Remove the FromContext and NewContext functions from the grpc/metadata package.

Background

As documented in issue grpc/grpc-go#1148, metadata was forwarded automatically by any Go server using the incoming context when performing outgoing gRPC calls, which is the standard practice for handling contexts. This behavior represents a security risk, as it exposes potentially sensitive information in the metadata, e.g. authentication certificates.
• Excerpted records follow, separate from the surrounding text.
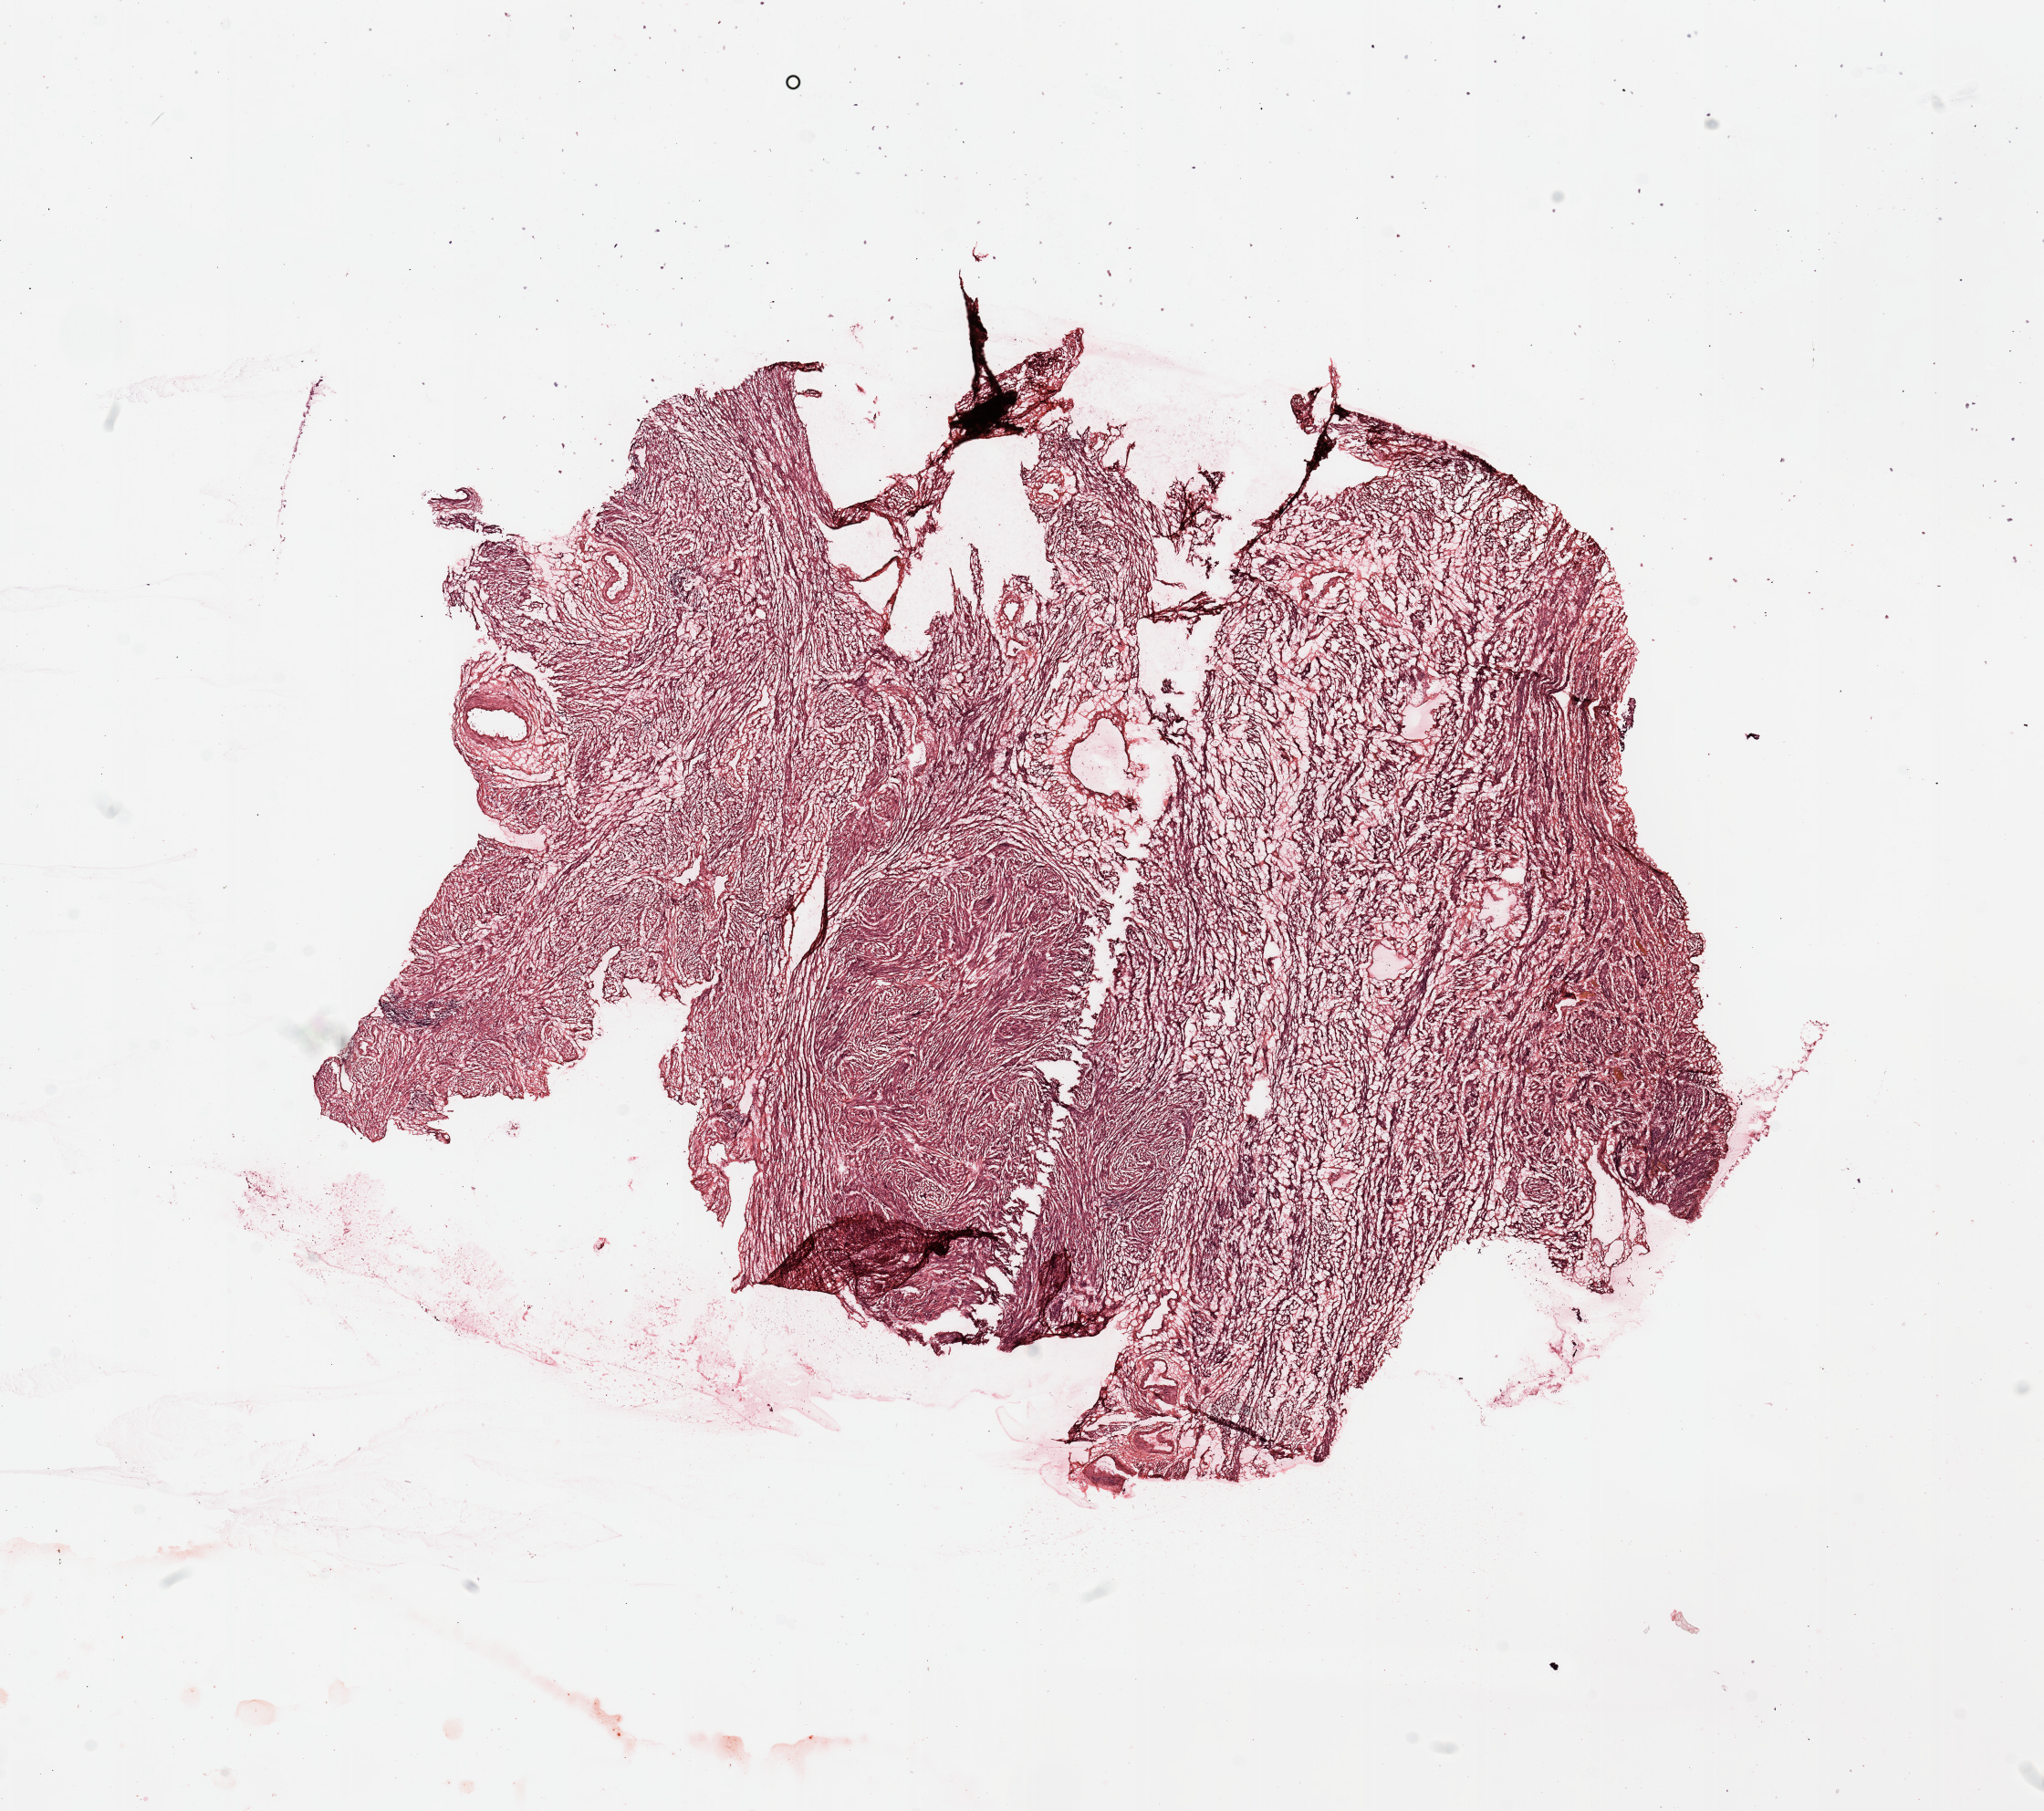
Whole-slide histology image, H&E — low-resolution overview of the scanned area, about 17.7 x 15.7 mm (acquisition: 20x scan), normal (non-tumour) tissue sample, uterus. Female, 57 y/o.
This section: normal (non-tumour) tissue from the same patient. Patient diagnosis: Endometrioid adenocarcinoma, NOS.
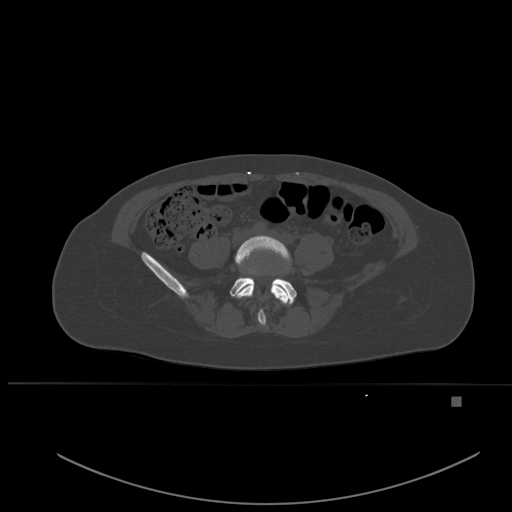
CT including the spine, one axial slice. Position 163 of 651 along the scan axis. Bone window (W 1800 / L 400 HU). 1.5 mm slice thickness. 512 × 512 image matrix, field of view 443 × 443 mm. Female patient, age 49 years. Case-level facts recorded for this patient, not image findings: primary cancer: breast; vertebrae with lytic lesions (as recorded): L3, T12, L4.
Annotated regions visible in this slice (semi-automatically segmented with operator editing):
- L4 vertebra: bounding box [x1, y1, x2, y2] px = [235, 235, 291, 326]
- L5 vertebra: [230, 260, 297, 304]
In PR grpc/grpc-go#1157, this security issue was fixed by separating the incoming and outgoing metadata in the context. A new API was introduced to set and retrieve these two sets of metadata. The old API was left in place to support backward compatibility, with the assumption that callers of metadata.FromContext were intending to retrieve the incoming metadata and callers of metadata.NewContext were intending to set the outgoing metadata. Unfortunately, this is not the case for interceptors -- client interceptors typically intend to retrieve the outgoing context (to verify or extend it), and server interceptors typically intend to add additional metadata to the incoming context -- and tests might reasonably intend anything. As a result, existing interceptors were broken (see issue grpc/grpc-go#1219 for one such example).

Proposal

Because it is impossible to know the intentions of the caller, we propose to break backward compatibility with the old API by removing the FromContext and NewContext functions from the metadata package. This will force maintainers to determine which metadata was intended, and update their code accordingly. The existing FromIncomingContext, FromOutgoingContext (rare), NewIncomingContext (rare), and NewOutgoingContext should be used instead to read and set metadata.

Rationale

Because the original API assumed only one copy of metadata was present in the context, no alternative was identified that could both maintain backward compatibility and not present a security risk.

Implementation

The implementation is straightforward: simply remove the functions. If any usages remain within grpc itself, they will be inspected and updated on a case-by-case basis.